PROBLEM DETAILS :: Take the line with "- Copy the CornCrate" and every line after it in the entries below, and set them down exactly, without any pictures.

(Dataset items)

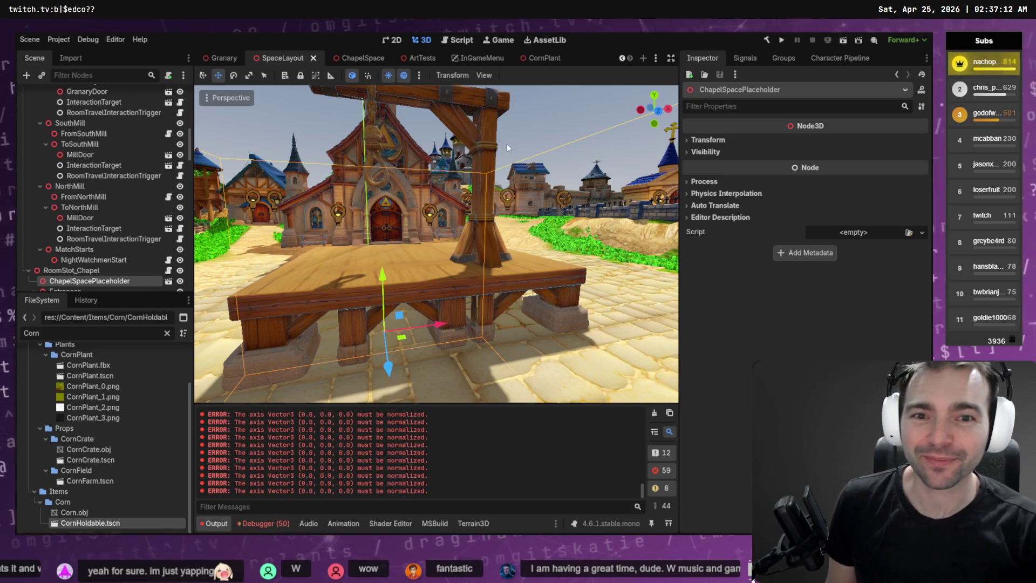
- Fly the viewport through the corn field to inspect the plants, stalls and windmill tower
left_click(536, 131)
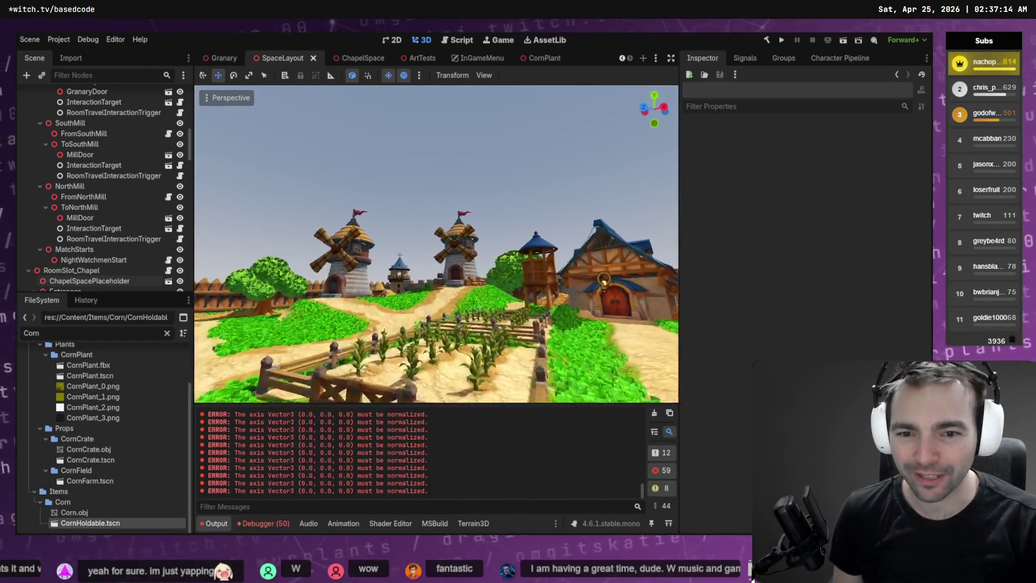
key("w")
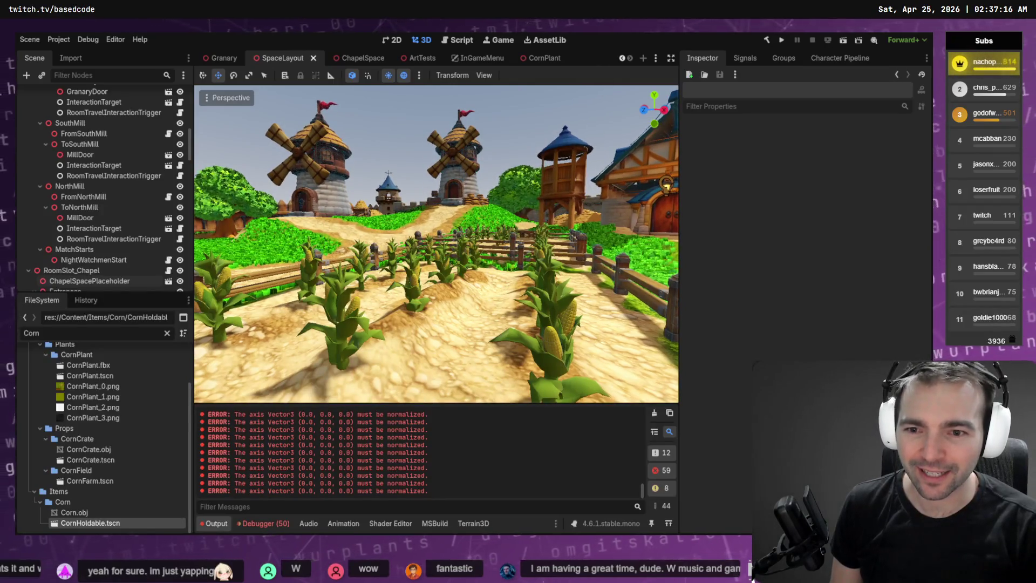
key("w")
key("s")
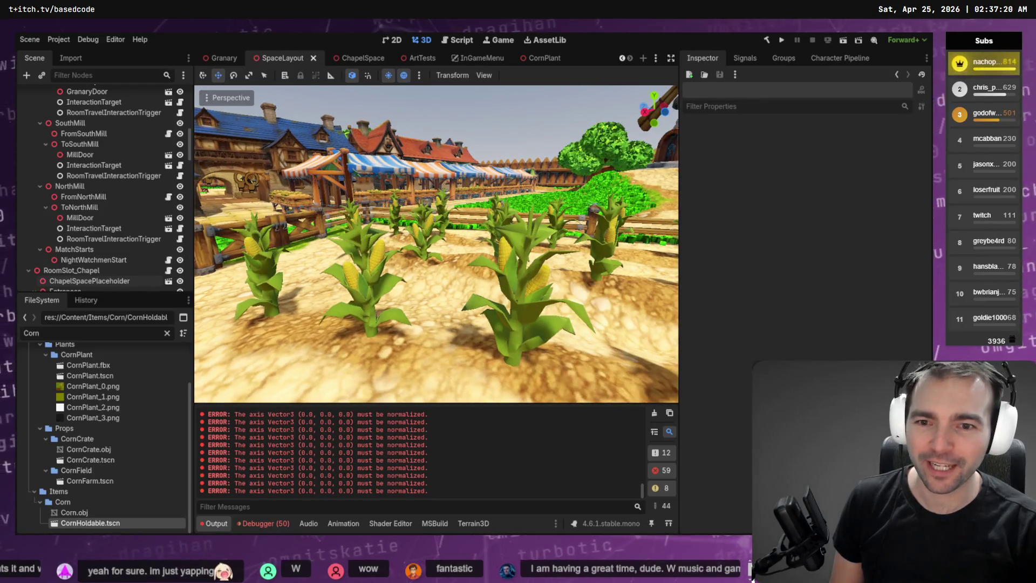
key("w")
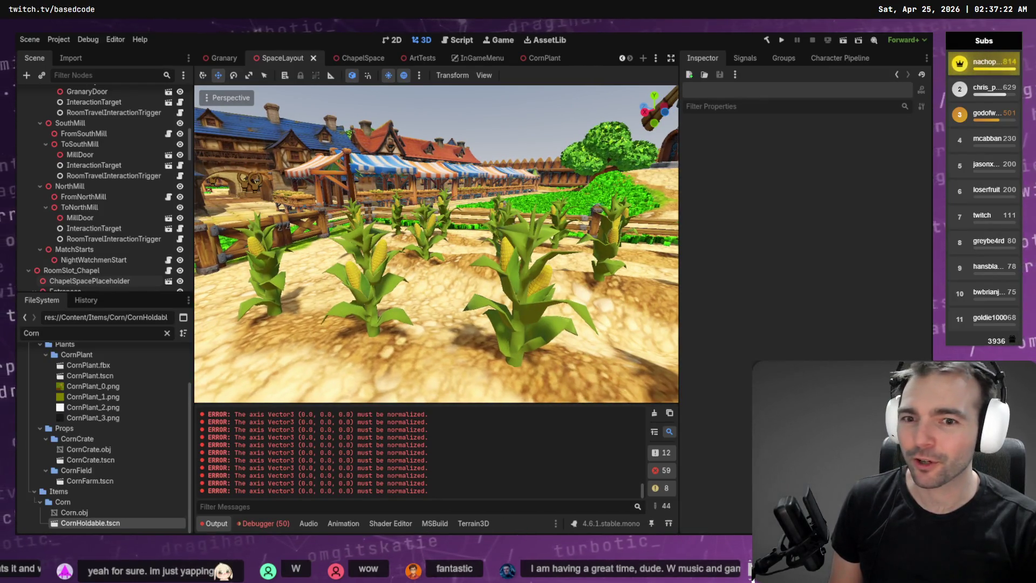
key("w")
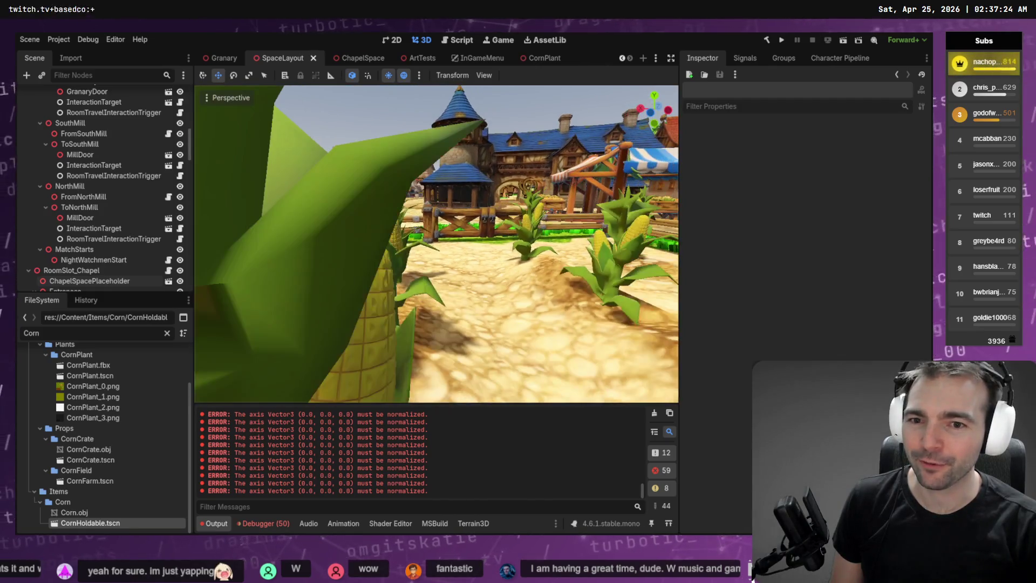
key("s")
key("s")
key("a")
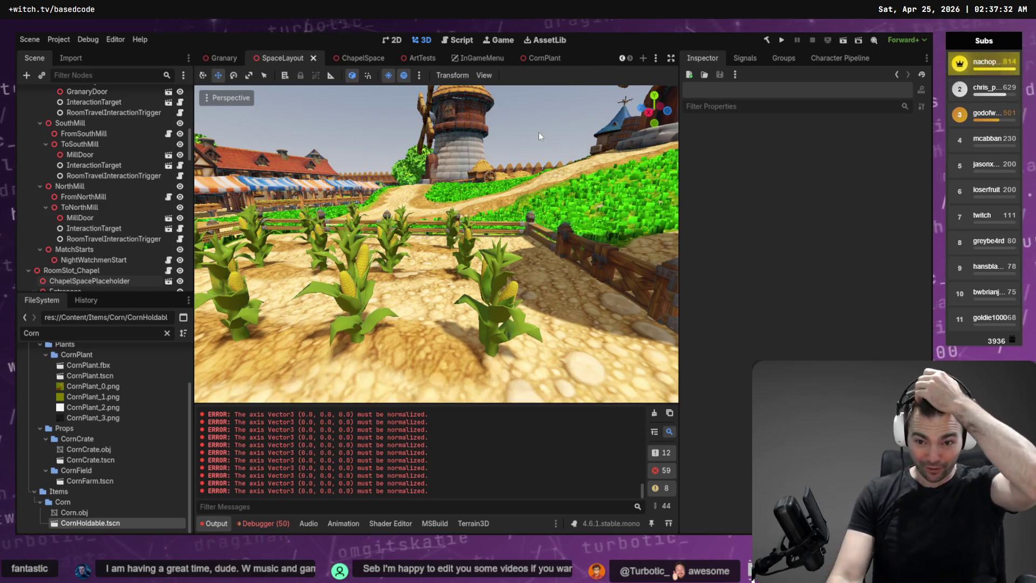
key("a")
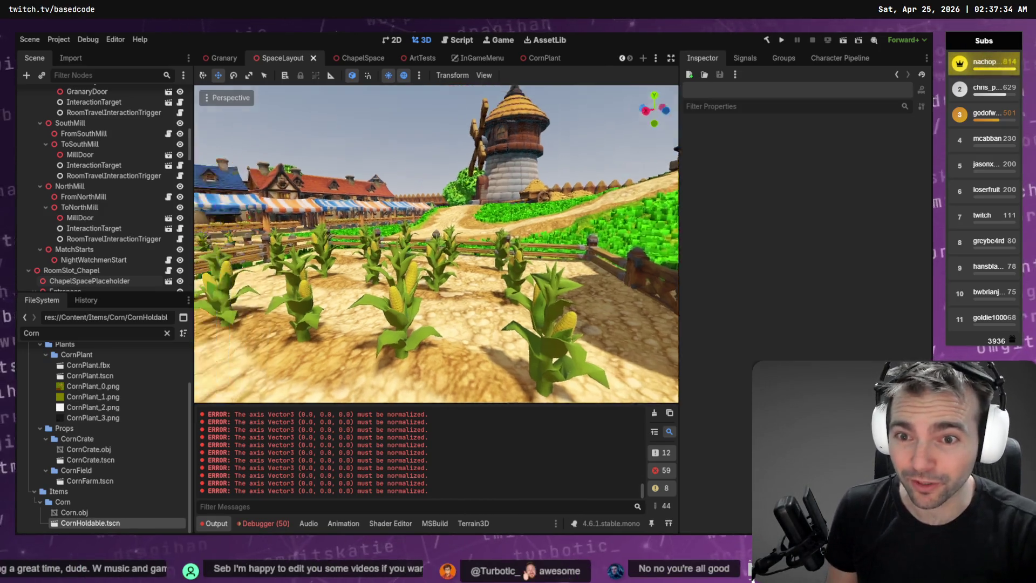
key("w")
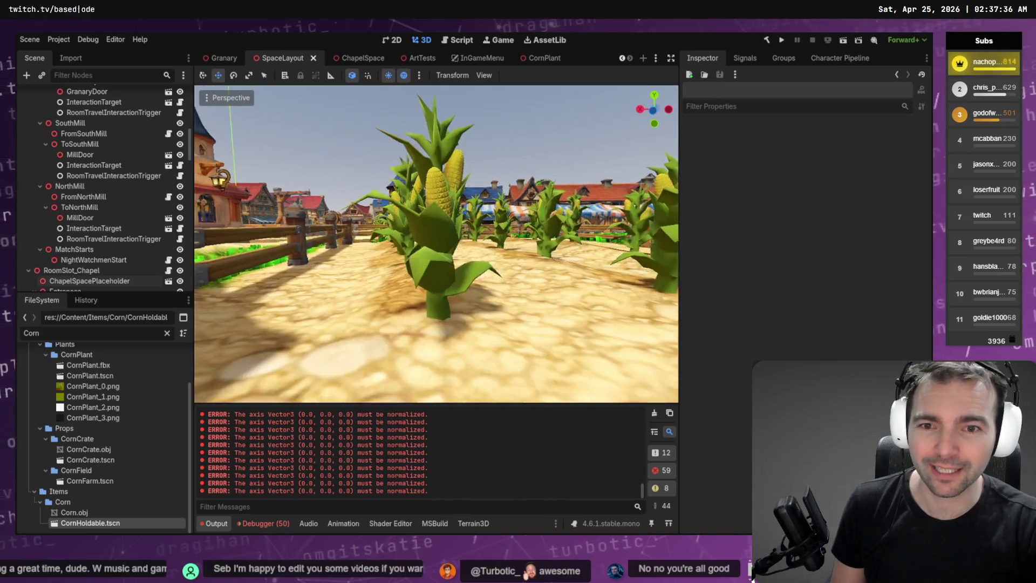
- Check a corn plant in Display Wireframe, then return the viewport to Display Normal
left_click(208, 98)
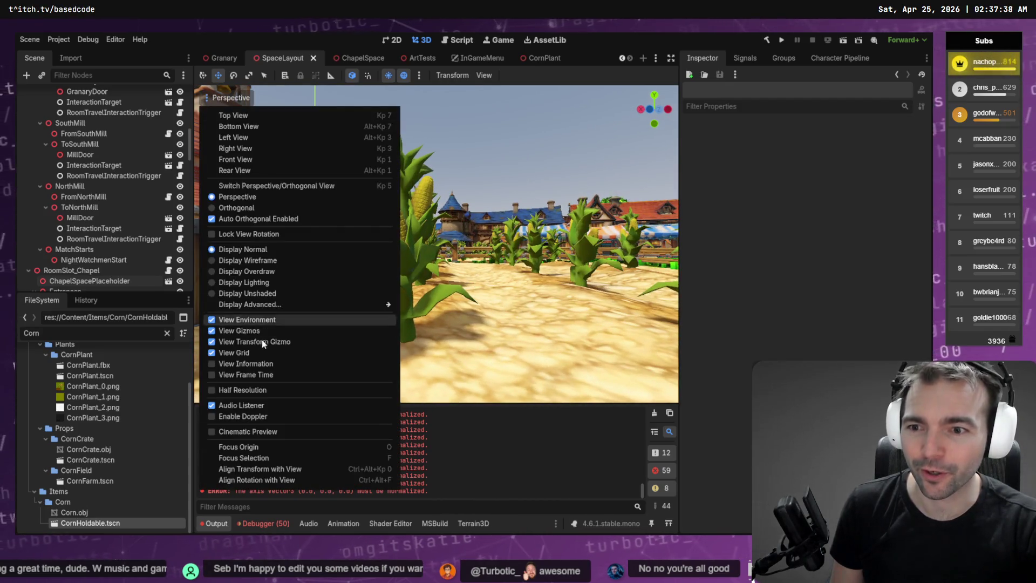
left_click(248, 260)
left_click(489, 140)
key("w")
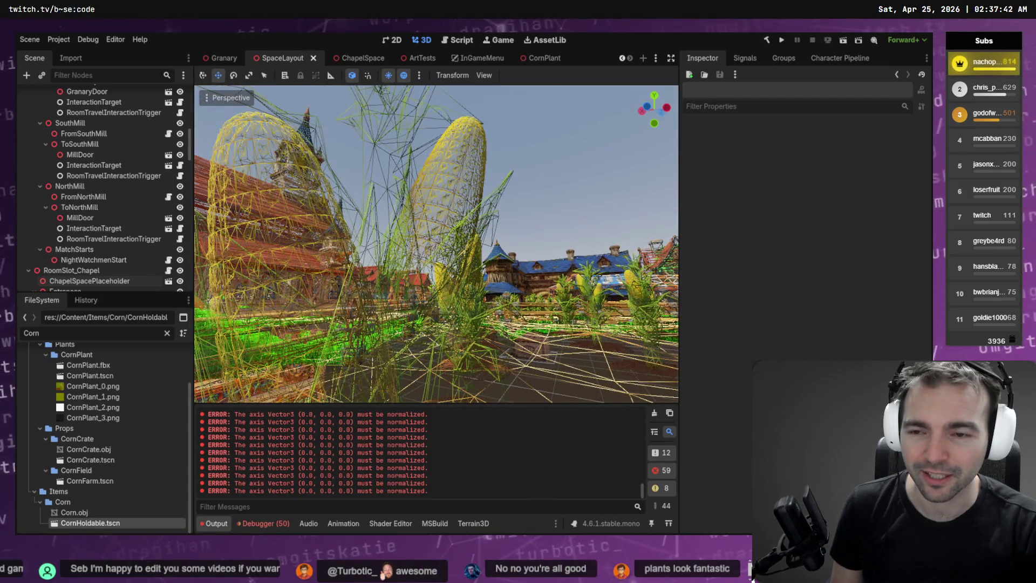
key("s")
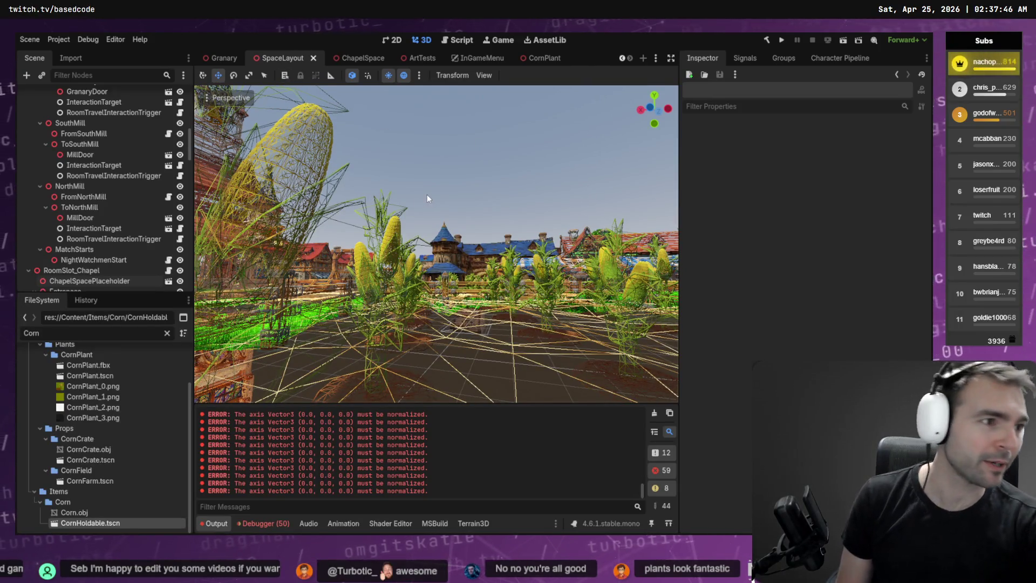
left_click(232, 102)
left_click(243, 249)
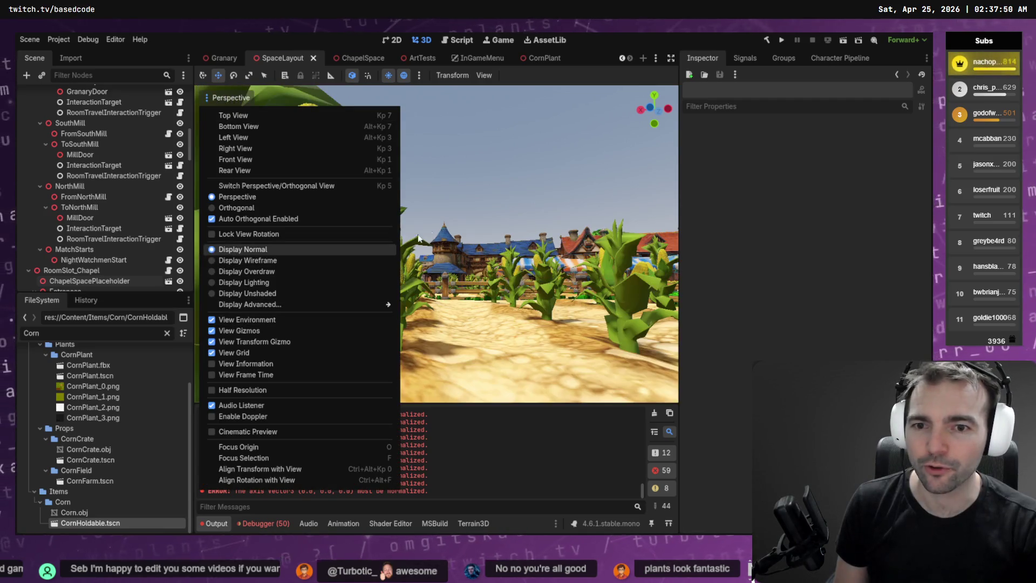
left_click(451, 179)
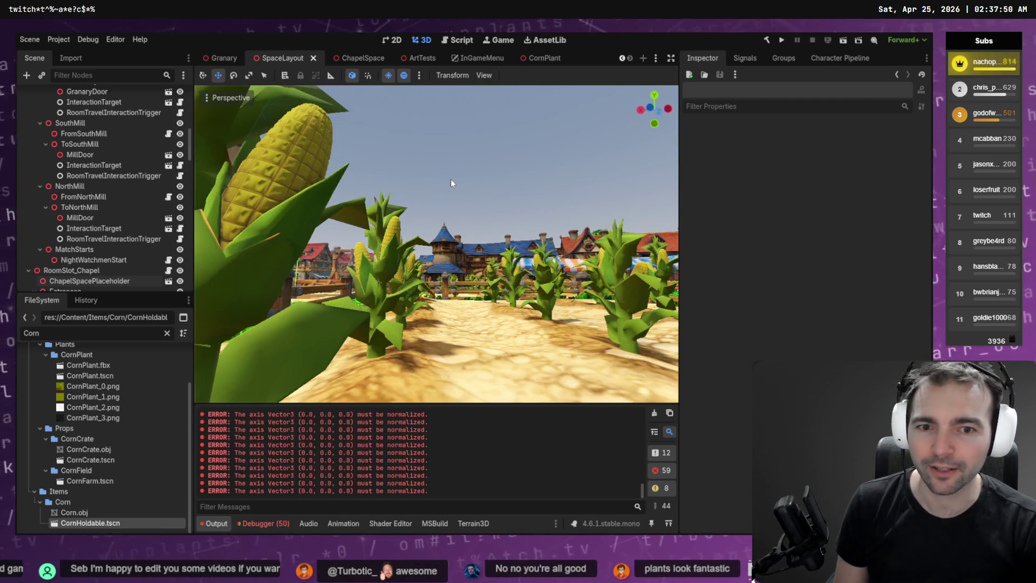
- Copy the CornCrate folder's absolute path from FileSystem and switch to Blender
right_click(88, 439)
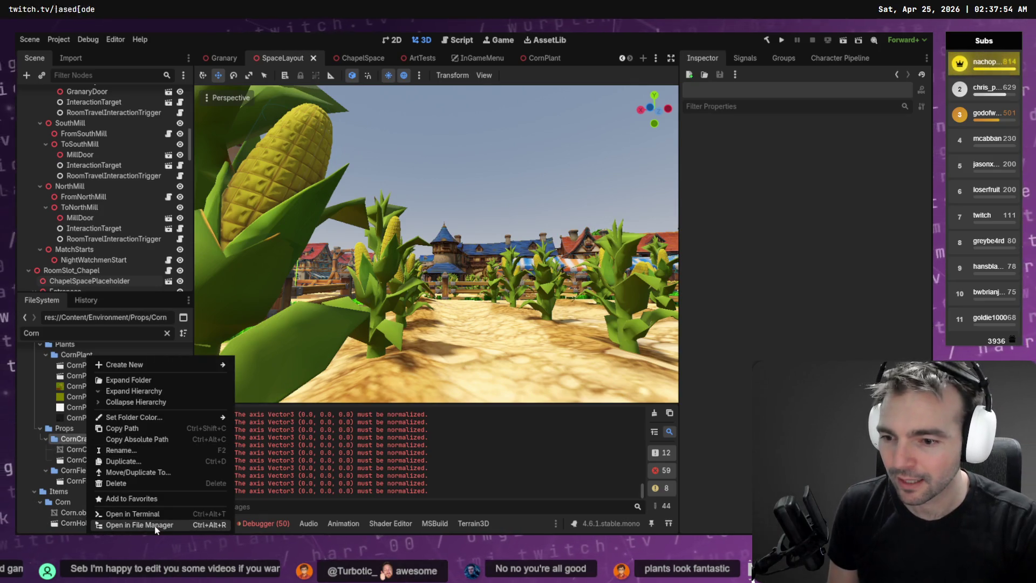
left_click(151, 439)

RESULT OF THE TASK ::
- Copy the CornCrate folder's absolute path from FileSystem and switch to Blender
right_click(88, 439)
left_click(151, 439)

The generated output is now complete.